Bedarfsgerechte Steuerung
Neben dem geringen Verbrauch erschließt die LED-Technik noch weitere Einsparpotenziale durch bedarfsgerechte Steuerung. Da LEDs im Gegensatz zu Metalldampflampen sofort nach dem Einschalten ihre volle Lichtleistung bringen und außerdem dimmbar sind, muss Licht nur dann erzeugt werden, wenn es wirklich gebraucht wird. Drahtlose Sensoren und Bewegungsmelder lassen sich problemlos nachrüsten und können in vorhandene Steuerungssysteme integriert werden.

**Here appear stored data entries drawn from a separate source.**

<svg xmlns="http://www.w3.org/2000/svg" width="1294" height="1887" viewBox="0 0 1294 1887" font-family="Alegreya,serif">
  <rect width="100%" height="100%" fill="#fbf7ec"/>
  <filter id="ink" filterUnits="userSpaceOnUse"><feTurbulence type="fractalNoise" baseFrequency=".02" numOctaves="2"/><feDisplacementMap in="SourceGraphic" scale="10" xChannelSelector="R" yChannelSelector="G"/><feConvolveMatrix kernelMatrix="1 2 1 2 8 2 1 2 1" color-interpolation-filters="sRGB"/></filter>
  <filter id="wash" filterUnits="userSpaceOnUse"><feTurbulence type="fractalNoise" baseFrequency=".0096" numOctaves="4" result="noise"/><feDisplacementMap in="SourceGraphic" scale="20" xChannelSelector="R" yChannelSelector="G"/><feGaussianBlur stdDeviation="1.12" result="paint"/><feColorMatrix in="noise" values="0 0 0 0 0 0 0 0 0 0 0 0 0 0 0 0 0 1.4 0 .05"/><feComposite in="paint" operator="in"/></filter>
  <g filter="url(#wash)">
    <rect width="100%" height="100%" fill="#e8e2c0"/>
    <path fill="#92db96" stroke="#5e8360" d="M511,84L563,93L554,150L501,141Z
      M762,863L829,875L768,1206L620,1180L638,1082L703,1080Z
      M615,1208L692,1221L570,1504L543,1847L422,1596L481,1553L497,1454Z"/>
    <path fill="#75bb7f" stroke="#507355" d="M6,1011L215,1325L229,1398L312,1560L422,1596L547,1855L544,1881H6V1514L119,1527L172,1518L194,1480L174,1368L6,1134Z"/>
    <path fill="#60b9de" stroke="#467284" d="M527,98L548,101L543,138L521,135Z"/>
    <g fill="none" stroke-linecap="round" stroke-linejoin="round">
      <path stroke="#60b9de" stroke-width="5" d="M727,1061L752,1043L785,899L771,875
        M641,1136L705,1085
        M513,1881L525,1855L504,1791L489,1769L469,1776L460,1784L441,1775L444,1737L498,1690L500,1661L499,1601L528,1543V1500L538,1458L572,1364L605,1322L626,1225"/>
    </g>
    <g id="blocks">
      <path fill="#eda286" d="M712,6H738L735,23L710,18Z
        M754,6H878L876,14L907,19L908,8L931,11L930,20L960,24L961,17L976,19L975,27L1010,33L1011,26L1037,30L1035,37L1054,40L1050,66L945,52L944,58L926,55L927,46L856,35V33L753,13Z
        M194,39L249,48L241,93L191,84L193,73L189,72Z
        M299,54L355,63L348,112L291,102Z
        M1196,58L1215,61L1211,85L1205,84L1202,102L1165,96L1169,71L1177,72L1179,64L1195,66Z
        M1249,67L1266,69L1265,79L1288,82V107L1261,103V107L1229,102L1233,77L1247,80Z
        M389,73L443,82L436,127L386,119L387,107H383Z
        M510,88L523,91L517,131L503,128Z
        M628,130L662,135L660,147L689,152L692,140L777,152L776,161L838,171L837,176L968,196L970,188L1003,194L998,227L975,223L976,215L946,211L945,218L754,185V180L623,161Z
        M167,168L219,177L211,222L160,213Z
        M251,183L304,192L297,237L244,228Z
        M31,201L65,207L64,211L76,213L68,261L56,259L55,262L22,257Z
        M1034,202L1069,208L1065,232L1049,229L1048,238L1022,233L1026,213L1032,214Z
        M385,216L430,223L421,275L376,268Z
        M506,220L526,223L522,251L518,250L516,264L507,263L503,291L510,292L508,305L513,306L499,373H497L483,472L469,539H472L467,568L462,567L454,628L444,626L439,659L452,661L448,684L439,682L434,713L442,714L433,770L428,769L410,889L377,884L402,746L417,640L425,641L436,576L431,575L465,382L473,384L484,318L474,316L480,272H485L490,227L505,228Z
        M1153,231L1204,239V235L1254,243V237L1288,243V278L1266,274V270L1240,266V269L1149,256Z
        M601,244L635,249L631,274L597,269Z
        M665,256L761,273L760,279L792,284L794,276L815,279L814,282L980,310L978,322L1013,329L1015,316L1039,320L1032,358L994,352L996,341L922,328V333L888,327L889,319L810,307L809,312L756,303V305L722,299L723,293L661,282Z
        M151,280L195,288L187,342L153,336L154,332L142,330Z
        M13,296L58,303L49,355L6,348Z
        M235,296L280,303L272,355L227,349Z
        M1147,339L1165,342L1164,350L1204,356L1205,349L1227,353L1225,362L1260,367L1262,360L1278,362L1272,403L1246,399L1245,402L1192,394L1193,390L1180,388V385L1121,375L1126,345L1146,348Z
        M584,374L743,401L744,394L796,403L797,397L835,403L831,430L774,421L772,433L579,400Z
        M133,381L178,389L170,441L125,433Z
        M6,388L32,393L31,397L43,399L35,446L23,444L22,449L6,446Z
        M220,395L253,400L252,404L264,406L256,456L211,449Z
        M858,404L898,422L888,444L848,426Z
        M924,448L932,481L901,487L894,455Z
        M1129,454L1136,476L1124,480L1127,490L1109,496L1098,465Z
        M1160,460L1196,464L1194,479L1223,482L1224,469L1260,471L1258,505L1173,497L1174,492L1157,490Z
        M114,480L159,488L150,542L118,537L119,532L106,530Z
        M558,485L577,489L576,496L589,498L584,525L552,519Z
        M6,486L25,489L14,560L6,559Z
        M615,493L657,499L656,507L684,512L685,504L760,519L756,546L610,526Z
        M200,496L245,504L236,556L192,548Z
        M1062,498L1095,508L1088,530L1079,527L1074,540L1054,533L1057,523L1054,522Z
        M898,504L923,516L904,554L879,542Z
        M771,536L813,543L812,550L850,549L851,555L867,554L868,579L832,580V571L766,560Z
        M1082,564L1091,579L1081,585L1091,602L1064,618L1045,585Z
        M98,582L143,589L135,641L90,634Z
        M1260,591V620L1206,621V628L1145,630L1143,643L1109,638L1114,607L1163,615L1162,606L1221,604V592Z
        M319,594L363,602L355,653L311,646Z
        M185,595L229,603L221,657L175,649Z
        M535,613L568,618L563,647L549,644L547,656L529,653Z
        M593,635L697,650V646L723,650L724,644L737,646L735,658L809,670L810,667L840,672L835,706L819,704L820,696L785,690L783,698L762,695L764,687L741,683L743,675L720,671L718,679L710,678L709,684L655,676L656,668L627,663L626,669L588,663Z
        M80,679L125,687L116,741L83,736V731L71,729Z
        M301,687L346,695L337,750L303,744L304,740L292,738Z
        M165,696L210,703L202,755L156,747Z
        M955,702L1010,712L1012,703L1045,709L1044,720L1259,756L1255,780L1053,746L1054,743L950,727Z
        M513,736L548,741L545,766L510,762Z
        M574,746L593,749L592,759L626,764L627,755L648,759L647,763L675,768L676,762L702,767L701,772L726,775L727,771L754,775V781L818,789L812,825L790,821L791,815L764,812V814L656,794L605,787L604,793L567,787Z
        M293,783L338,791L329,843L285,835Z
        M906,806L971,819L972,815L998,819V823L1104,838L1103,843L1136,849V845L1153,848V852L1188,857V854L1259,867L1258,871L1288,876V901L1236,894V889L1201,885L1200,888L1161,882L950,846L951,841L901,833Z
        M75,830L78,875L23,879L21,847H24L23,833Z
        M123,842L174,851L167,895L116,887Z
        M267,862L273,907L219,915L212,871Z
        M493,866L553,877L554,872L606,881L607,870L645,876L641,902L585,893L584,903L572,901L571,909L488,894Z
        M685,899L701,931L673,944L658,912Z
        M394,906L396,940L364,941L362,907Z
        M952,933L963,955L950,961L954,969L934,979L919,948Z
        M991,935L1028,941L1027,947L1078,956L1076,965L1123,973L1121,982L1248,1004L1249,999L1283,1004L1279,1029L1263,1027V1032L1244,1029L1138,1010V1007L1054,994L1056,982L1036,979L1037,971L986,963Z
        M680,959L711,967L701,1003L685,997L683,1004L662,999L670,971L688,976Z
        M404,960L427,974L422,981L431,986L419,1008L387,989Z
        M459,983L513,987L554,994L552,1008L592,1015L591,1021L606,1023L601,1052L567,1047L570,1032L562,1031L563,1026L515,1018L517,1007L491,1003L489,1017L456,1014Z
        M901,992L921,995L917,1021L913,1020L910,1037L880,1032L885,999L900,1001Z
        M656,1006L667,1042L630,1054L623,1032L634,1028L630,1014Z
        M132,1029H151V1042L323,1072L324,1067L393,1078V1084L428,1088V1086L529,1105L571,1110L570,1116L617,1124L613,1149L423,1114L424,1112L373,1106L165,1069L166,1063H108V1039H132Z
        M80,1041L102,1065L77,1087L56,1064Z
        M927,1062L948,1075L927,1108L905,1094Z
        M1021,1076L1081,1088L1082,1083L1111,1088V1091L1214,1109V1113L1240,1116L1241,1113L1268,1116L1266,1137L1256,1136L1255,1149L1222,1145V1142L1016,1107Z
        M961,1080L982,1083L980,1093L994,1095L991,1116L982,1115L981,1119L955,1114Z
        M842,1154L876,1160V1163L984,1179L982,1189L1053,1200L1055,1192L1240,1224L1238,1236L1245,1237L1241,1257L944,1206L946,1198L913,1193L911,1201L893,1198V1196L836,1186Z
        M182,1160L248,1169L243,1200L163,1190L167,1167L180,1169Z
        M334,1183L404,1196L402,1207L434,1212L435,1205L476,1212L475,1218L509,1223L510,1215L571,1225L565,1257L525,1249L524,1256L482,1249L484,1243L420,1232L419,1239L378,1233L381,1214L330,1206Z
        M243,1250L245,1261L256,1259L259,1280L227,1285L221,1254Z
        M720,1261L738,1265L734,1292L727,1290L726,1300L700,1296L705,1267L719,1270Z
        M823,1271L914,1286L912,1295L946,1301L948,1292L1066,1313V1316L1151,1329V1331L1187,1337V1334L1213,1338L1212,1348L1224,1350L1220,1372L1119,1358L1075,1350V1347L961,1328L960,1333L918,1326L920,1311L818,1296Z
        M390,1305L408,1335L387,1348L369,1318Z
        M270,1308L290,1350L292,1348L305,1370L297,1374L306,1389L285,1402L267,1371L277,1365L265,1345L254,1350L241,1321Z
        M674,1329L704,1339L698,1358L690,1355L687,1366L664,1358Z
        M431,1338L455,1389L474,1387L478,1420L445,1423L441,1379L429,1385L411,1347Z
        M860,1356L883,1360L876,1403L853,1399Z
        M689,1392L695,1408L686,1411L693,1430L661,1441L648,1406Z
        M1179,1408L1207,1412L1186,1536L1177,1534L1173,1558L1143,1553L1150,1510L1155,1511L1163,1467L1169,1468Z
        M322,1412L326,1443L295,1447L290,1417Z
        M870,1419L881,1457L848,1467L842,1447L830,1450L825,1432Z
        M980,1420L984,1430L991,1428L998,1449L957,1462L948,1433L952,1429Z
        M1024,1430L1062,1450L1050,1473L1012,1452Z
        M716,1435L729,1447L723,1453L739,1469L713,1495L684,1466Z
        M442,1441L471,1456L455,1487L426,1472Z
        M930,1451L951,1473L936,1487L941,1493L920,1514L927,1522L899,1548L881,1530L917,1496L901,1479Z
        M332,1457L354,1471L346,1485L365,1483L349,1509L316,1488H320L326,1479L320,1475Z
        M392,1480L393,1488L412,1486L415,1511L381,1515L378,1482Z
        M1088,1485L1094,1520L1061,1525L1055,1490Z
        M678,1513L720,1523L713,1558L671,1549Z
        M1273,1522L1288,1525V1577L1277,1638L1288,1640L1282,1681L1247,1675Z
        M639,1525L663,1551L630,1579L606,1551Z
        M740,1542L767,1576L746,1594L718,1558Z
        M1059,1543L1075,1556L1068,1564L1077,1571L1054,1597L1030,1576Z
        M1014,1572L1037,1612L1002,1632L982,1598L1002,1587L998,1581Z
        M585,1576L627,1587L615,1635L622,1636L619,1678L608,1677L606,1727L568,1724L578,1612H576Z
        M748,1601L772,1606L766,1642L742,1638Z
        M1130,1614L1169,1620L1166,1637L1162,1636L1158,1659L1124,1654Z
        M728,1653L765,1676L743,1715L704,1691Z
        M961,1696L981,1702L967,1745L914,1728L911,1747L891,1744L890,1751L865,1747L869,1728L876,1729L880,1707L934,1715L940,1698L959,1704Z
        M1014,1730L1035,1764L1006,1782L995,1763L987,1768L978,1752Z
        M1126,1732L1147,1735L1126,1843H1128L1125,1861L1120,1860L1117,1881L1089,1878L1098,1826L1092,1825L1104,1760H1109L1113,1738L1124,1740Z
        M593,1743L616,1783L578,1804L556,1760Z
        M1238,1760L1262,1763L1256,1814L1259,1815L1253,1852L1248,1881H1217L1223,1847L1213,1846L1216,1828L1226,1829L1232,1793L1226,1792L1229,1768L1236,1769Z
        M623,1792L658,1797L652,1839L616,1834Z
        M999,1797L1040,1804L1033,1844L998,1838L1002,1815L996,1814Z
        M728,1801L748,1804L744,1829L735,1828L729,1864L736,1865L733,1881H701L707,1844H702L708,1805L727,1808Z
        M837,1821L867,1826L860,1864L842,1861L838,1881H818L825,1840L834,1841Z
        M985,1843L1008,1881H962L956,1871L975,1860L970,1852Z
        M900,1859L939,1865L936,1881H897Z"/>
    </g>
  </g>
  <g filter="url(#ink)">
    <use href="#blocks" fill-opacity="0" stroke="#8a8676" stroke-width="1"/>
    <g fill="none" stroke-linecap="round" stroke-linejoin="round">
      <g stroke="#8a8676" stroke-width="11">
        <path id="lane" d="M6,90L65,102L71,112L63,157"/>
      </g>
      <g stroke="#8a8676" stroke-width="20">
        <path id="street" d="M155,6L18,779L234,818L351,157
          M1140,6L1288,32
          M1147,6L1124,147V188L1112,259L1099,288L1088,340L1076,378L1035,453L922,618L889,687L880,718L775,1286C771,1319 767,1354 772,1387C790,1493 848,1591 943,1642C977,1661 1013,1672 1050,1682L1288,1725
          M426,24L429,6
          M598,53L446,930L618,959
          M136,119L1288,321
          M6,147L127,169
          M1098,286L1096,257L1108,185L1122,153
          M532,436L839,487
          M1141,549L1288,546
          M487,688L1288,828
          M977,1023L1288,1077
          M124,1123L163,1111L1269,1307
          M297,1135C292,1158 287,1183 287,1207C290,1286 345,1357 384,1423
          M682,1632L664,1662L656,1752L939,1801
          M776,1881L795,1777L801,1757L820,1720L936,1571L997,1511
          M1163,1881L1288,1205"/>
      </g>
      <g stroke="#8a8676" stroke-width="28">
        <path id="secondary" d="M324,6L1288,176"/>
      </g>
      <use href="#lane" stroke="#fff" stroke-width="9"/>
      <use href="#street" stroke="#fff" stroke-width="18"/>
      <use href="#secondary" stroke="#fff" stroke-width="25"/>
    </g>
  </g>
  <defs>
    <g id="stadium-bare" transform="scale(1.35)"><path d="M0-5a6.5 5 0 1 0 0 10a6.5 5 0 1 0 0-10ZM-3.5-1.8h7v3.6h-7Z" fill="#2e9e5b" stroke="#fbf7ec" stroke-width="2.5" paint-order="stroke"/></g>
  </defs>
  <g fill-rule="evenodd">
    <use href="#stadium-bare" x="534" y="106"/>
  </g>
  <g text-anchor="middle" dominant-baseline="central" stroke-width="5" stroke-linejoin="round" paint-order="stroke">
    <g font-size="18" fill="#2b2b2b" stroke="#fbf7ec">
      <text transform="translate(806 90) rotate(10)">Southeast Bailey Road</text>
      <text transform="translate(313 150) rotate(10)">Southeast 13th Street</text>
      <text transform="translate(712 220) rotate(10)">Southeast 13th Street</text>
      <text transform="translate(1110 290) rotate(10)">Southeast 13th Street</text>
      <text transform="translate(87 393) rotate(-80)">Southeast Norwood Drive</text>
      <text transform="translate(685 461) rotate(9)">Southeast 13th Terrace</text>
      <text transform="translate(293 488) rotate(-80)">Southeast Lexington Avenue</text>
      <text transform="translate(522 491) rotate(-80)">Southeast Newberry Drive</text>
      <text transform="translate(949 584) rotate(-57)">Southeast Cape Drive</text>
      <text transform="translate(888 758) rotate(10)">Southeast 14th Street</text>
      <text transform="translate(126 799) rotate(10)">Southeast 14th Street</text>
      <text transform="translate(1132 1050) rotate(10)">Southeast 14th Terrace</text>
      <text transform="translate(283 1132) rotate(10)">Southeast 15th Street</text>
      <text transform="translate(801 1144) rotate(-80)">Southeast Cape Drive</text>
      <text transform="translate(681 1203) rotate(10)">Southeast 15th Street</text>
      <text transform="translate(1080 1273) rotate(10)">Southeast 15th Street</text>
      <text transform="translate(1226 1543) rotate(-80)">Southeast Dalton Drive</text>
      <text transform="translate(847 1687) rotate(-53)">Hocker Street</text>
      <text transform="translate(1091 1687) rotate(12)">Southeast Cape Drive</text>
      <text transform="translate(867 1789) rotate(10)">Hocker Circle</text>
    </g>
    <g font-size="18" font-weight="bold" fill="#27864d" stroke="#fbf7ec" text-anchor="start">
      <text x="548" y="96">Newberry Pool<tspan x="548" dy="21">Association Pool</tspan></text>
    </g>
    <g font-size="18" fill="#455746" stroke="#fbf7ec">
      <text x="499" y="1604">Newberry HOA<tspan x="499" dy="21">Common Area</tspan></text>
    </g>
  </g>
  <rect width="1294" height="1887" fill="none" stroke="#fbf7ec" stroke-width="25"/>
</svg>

Umrüstung ist schnell und problemlos
Die komplette Umrüstung einer Produktionsanlage auf LED-Beleuchtung stellt heute kein Problem mehr da. Schnell und unkompliziert lassen sich die vorhandenen konventionellen Leuchten durch entsprechende zertifizierte LED-Modelle ersetzen. Die vorhandene Verkabelung und Absicherung reicht auf jeden Fall aus, weil die Anschlussleistung deutlich unter der bisherigen liegt. Bei den zahlreichen Varianten von speziell für den Industrieeinsatz konzipierten Leuchten ist es auch kein Problem, die genau an Einsatzzweck und Einsatzort angepasste Lösung zu finden. Damit werden gleich mehrere Ziele erreicht: Zum einen sinken die Kosten für die Beleuchtung der Anlagen deutlich. Amortisationszeiten von 18 Monaten bis drei Jahren sprechen für die Kaufleute eine deutliche Sprache. Zum zweiten sinkt der Wartungsaufwand. Der Austausch von Leuchtmitteln gehört der Vergangenheit an. Zum dritten wird ein wichtiger Beitrag zum übergeordneten Ziel geleistet, den CO2-Ausstoß der chemischen Industrie und damit den sogenannten Carbon Footprint zu reduzieren.